I was with one of our first volunteer teams serving in the
remote mountain villages of western Honduras. God was just beginning to
adumbrate this ministry which, later this week, we named Extreme Missionary
Adventures. We had just hiked over Cerro
Las Minas, the highest peak in Honduras, stopping for a water break in a clutch
of trees with a priceless view of the verdant valley spread before us. I dropped
my backpack, sat against a tall pine, and took in the sight before me as I
drained another Nalgene of cool mountain stream water. The sylvan mountainside,
the fertile valley of lush cornfields and banana plantations, the sparkling
river luminous in the sun, the quaint little town of Belen Gaulcho with its
jumble of brightly colored houses and red tile roofs, the ubiquitous white
Catholic Church prominent on the town square. And then I noticed a ‘Honduran
hawk’ soaring high above the valley. Spellbound, I watched for many long
minutes envying his freedom and his view. I half-jokingly asked the Lord, “Why can’t I fly like that and see this view
from so high above?” as I daydreamed of parasailing over the valley. The
Spirit, seizing the teaching opportunity, quickly responded, “This bird can only soar because he was willing to let go of the
security of the tree branch. If you want to soar to the heights I have for you,
you too must let go of the things you are holding on to for security.” This
lesson has stuck with me over the years helping me find the courage to follow
wherever Christ leads, helping me to say ‘yes’ to the many adventures that have
made my life so abundant.
These happy thoughts put a little spring in my step so I
kick up the pace a notch. At about mile three I notice a hummingbird flitting
around some morning glories on the ditch bank. This too brings a smile as I
watch her bounce from one flower to the next with hardly a pause. I love watching hummingbirds but they rarely
stay in one place long enough to get a good look. She stays in my mind as I
plod on down the road thinking about the difference between the hummingbird and
the hawk. I’ve read that hummingbirds use 90% of their energy just seeking more
food. That the frantic pace of their existence keeps them just hours from
starvation at all times. That they have to go into torpor, a hibernation like
state, nightly to conserve energy.
Contrasting this I think of the hawk floating effortlessly
on the powerful, invisible winds of God. He appeared calm and graceful circling
high above waiting for God to provide his breakfast. Hawks exhibit a monk-like
patience in everything that they do. It’s common in our area to see hawks
sitting on power lines for hours just watching life go by, patiently observing
the world around them, silently waiting for God to provide a meal. He heeds His
creator’s instructions better than I, “Don’t
worry about your life, what you will eat or what you will drink; or about your
body, what you will wear. Isn’t life more than food and the body more than
clothing? Look at the birds of the sky:
They don’t sow or reap or gather into barns, yet your heavenly Father feeds
them.”
If we’re not careful the world can lure us into living
hummingbird lives, into frantically expending our lives chasing after more and
more, into letting our eyes and our minds flit from smart phone to tablet to
computer screen as we drift into torpor.
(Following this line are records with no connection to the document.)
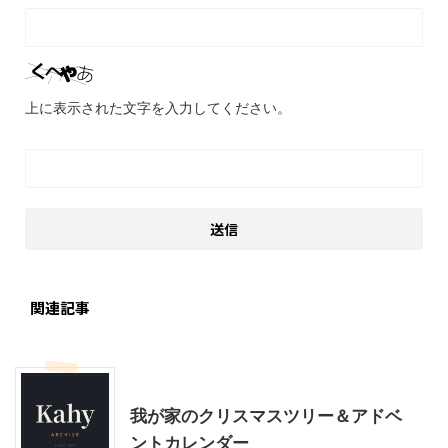
上に表示された文字を入力してください。
関連記事
クリスマス
季節行事・イベント
我が家のクリスマスツリー＆アドベ
ントカレンダー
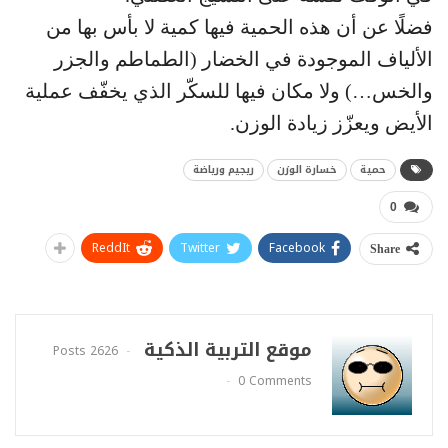
فضلًا عن أن هذه الحمية فيها كمية لا بأس بها من
الألياف الموجودة في الخضار (الطماطم والجزر
والخس…) ولا مكان فيها للسكّر الذي يخفّف عملية
الأيض ويعزّز زيادة الوزن.
حمية
خسارة الوزن
ريجيم ورياضة
0
ReddIt
Twitter
Facebook
Share
موقع التربية الذكية
2626 Posts
0 Comments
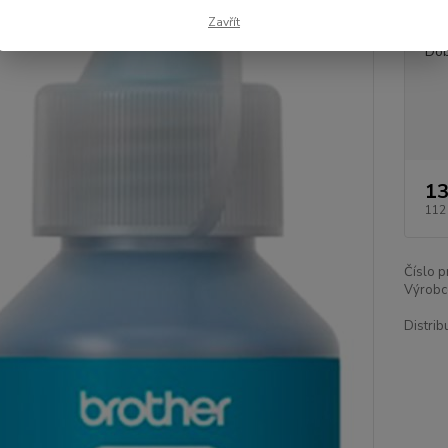
Dos
Zavřít
Dob
13
112
Číslo p
Výrobc
Distrib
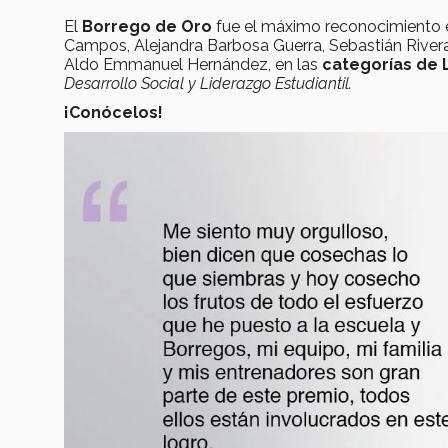
El
Borrego de Oro
fue el máximo reconocimiento 
Campos, Alejandra Barbosa Guerra, Sebastián Rivera 
Aldo Emmanuel Hernández, en las
categorías de L
Desarrollo Social y Liderazgo Estudiantil.
¡Conócelos!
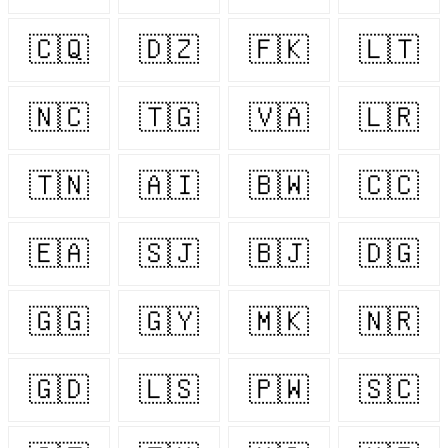
🇨🇶
🇩🇿
🇫🇰
🇱🇹
🇳🇨
🇹🇬
🇻🇦
🇱🇷
🇹🇳
🇦🇮
🇧🇼
🇨🇨
🇪🇦
🇸🇯
🇧🇯
🇩🇬
🇬🇬
🇬🇾
🇲🇰
🇳🇷
🇬🇩
🇱🇸
🇵🇼
🇸🇨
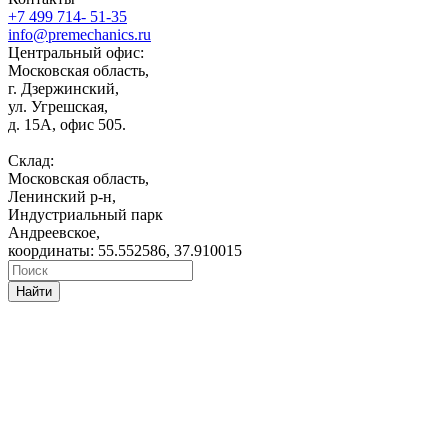
+7 499 714- 51-35
info@premechanics.ru
Центральный офис:
Московская область,
г. Дзержинский,
ул. Угрешская,
д. 15А, офис 505.
Склад:
Московская область,
Ленинский р-н,
Индустриальный парк
Андреевское,
координаты: 55.552586, 37.910015
Найти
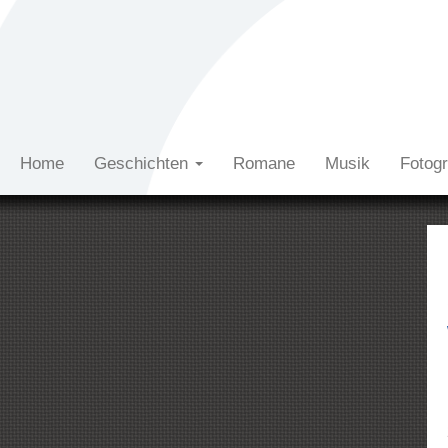
Home
Geschichten
Romane
Musik
Fotog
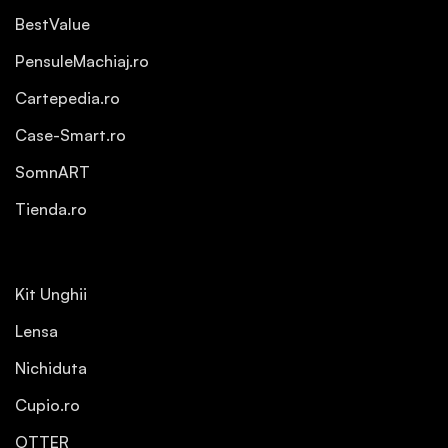
BestValue
PensuleMachiaj.ro
Cartepedia.ro
Case-Smart.ro
SomnART
Tienda.ro
Kit Unghii
Lensa
Nichiduta
Cupio.ro
OTTER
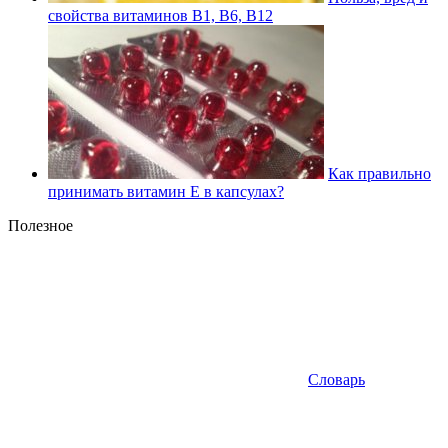
свойства витаминов В1, В6, В12
Как правильно
принимать витамин Е в капсулах?
Полезное
Словарь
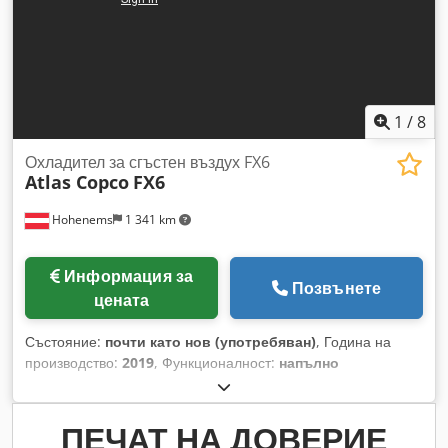
1
/
8
Охладител за сгъстен въздух FX6
Atlas Copco
FX6
Hohenems
1 341 km
Информация за
Позвънете
цената
Състояние:
почти като нов (употребяван)
, Година на
производство:
2019
, Функционалност:
напълно
функциониращ
, Използван охладител за въздух Atlas
Copco FX6 2,34 м³/мин 14 бара Година на производство:
2019 Dcjdozrtbiopfx Amhsk
ПЕЧАТ НА ДОВЕРИЕ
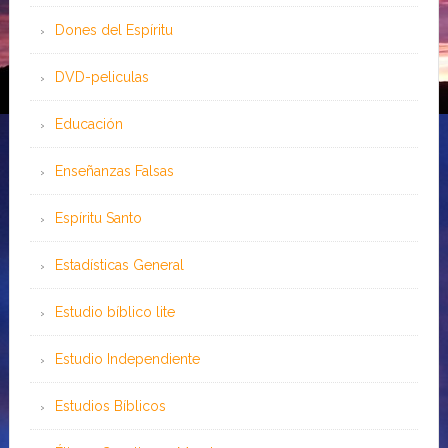
Dones del Espíritu
DVD-peliculas
Educación
Enseñanzas Falsas
Espíritu Santo
Estadísticas General
Estudio bíblico lite
Estudio Independiente
Estudios Bíblicos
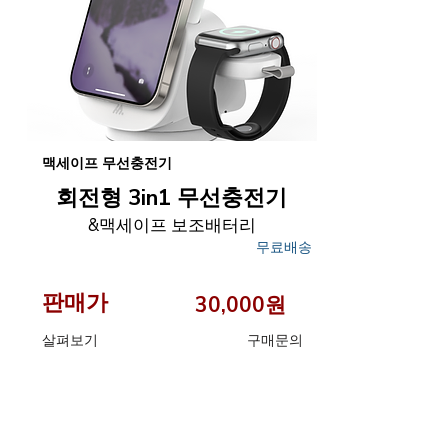
맥세이프 무선충전기
회전형 3in1 무선충전기
&맥세이프 보조배터리
무료배송
판매가
30,000원
​살펴보기
구매문의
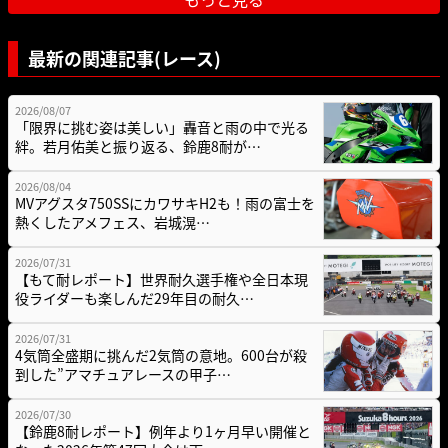
最新の関連記事(レース)
2026/08/07
「限界に挑む姿は美しい」轟音と雨の中で光る
絆。若月佑美と振り返る、鈴鹿8耐が…
2026/08/04
MVアグスタ750SSにカワサキH2も！雨の富士を
熱くしたアメフェス、岩城滉…
2026/07/31
【もて耐レポート】世界耐久選手権や全日本現
役ライダーも楽しんだ29年目の耐久…
2026/07/31
4気筒全盛期に挑んだ2気筒の意地。600台が殺
到した”アマチュアレースの甲子…
2026/07/30
【鈴鹿8耐レポート】例年より1ヶ月早い開催と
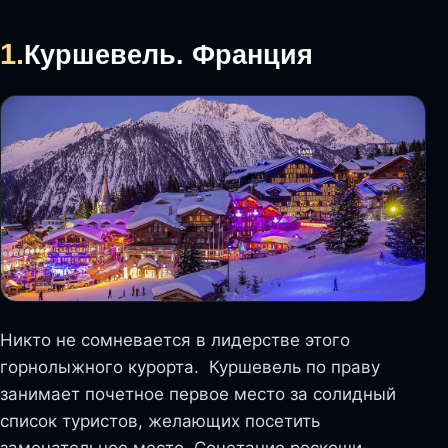
1.
Куршевель. Франция
Никто не сомневается в лидерстве этого
горнолыжного курорта. Куршевель по праву
занимает почетное первое место за солидный
список туристов, желающих посетить
замечательное место. Сочетание роскоши,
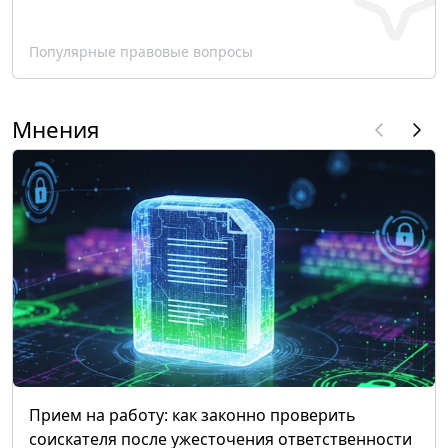
Популярные правовые вопросы
Мнения
Прием на работу: как законно проверить
соискателя после ужесточения ответственности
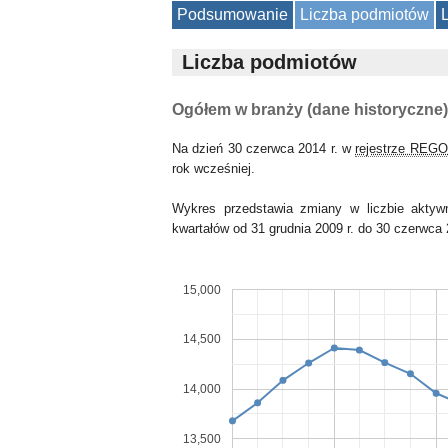
Podsumowanie
Liczba podmiotów
Liczba podmiotów
Ogółem w branży (dane historyczne)
Na dzień 30 czerwca 2014 r. w
rejestrze REG
rok wcześniej.
Wykres przedstawia zmiany w liczbie akty
kwartałów od 31 grudnia 2009 r. do 30 czerwca 
15,000
14,500
14,000
13,500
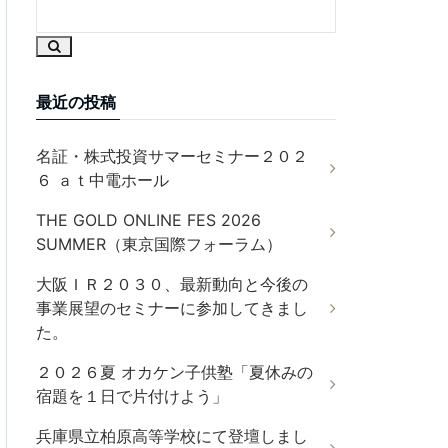
最近の投稿
名証・株式投資サマーセミナー２０２
６ ａｔ中電ホール
THE GOLD ONLINE FES 2026
SUMMER（東京国際フォーラム）
大阪ＩＲ２０３０、最新動向と今後の
事業展望のセミナーに参加してきまし
た。
２０２６夏 オカケン子供塾「夏休みの
宿題を１日で片付けよう」
兵庫県立柏原高等学校にて登壇しまし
Like the hummingbird many of these
things we chase after seem essential to life but, perhaps, if we slowed our
pace we would not require as much just to live. Perhaps we would find an
unexpected peace and calm if we emulated the hawk’s slower more thoughtful
life. Perhaps if we stopped our striving we would find that God revels in
supplying our need, that he takes pleasure in our desire to simply sit in his
presence, that we might quite possibly accomplish more by doing less.